-- DATA FOR THIS TASK follows --

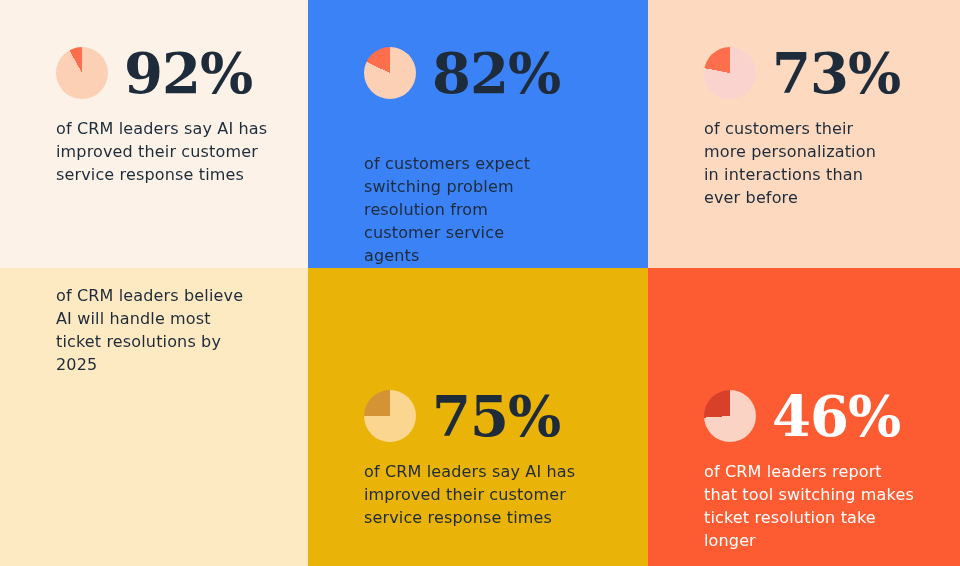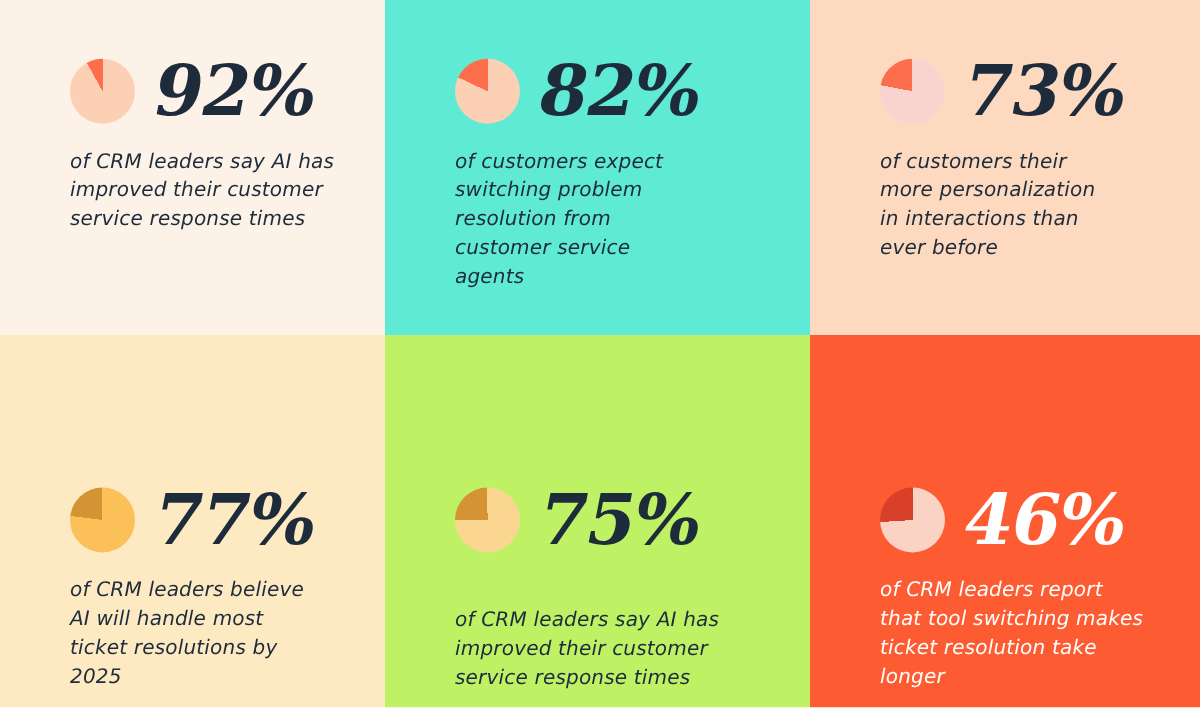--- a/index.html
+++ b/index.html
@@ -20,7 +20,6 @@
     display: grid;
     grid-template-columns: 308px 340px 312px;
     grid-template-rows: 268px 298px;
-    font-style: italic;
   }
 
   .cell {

-- DATA FOR THIS TASK concluded --

WHAT YOU NEED TO DO |
Repeat the lines above, from the one containing "display: grid;" to the final line, word for word and with nothing else.

RESULT BELOW |
     display: grid;
     grid-template-columns: 308px 340px 312px;
     grid-template-rows: 268px 298px;
-    font-style: italic;
   }
 
   .cell {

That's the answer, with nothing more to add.